The question I found myself wondering about was: is the functor $$\mathscr{F} \mapsto \mathscr{F}_\infty := \varinjlim_{R\to \infty} \Gamma((R, \infty), \mathscr{F})$$ a point of the topos $\mathbb{R}$?
I've found some comments that since $\mathbb{R}$ should presumably be a "tame" topological space, every topos point of $\mathbb{R}$ would be the functor of stalks at some element of $\mathbb{R}$, implying that my functor is not a point. What I was looking for, though, was a more direct proof that the given functor is not a point.
It does seem that this functor preserves finite limits and small coproducts; so the failure must be a failure to preserve coequalizers.
What I came up with was: since a point must preserve small colimits, and since any epimorphism in a topos is a coequalizer of a parallel pair, that means that a point must preserve epimorphisms.
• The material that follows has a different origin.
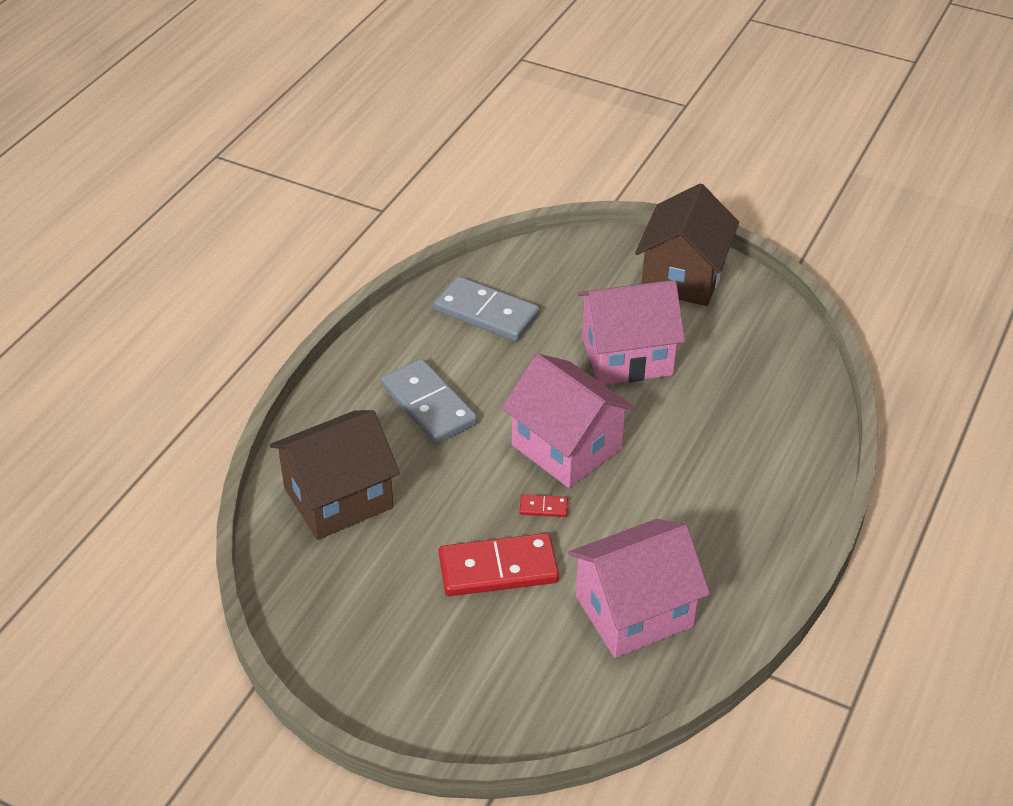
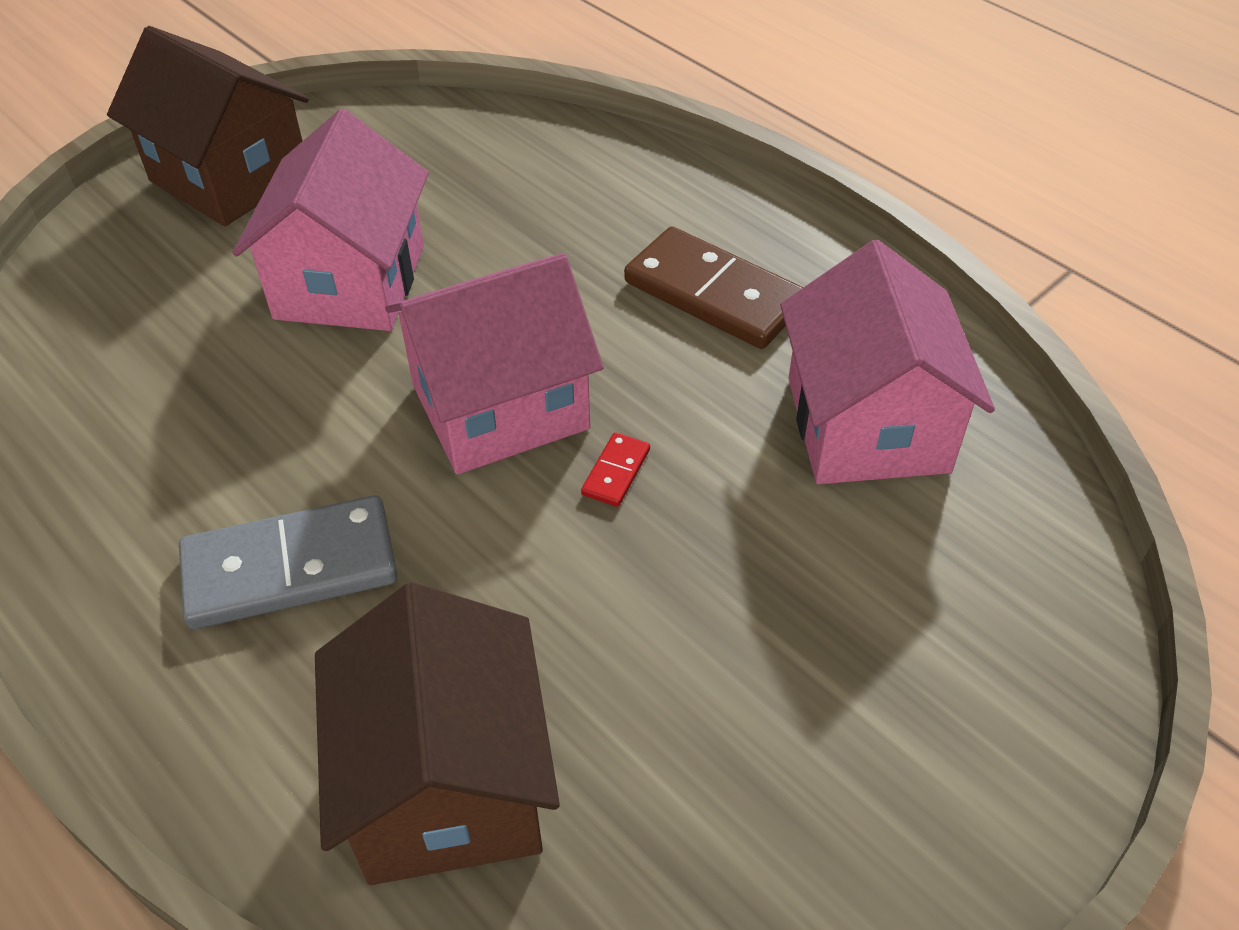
camera: 70 degrees left, 5 degrees up
(486, 313) = (123, 422): grey domino -> none
(498, 568) = (724, 570): red domino -> none
(707, 516) = (714, 294): none -> brown domino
On the other hand, if we consider the epimorphism $$\coprod_{N \in \mathbb{Z}} (N-1, N+1) \to 1$$ then the $\infty$ stalk of the left hand side is $\emptyset$, whereas the $\infty$ stalk of the right hand side is 1, so the $\infty$ stalk functor does not preserve epimorphisms.
(The original counterexample I had, which I simplified to the above, was: consider the morphism $C^1(\mathbb{R}) \to C(\mathbb{R})$ defined by $f \mapsto f' - f^2$. I think this should be an epimorphism essentially by Picard's theorem on solutions to ODEs. On the other hand, any inverse image of $1 \in C(\mathbb{R})$ is locally of the form $f(x) = \tan(x - a)$ for some $a$, so the connected components of the domain are at most of length $\pi$. Thus, no inverse image of 1 has a stalk at $\infty$, again showing that the $\infty$ stalk functor does not preserve epimorphisms. I just wanted to include this in case it might seem like a more "naturally arising" counterexample.)
So, the question is: is this a valid proof, or is there something silly that I'm missing?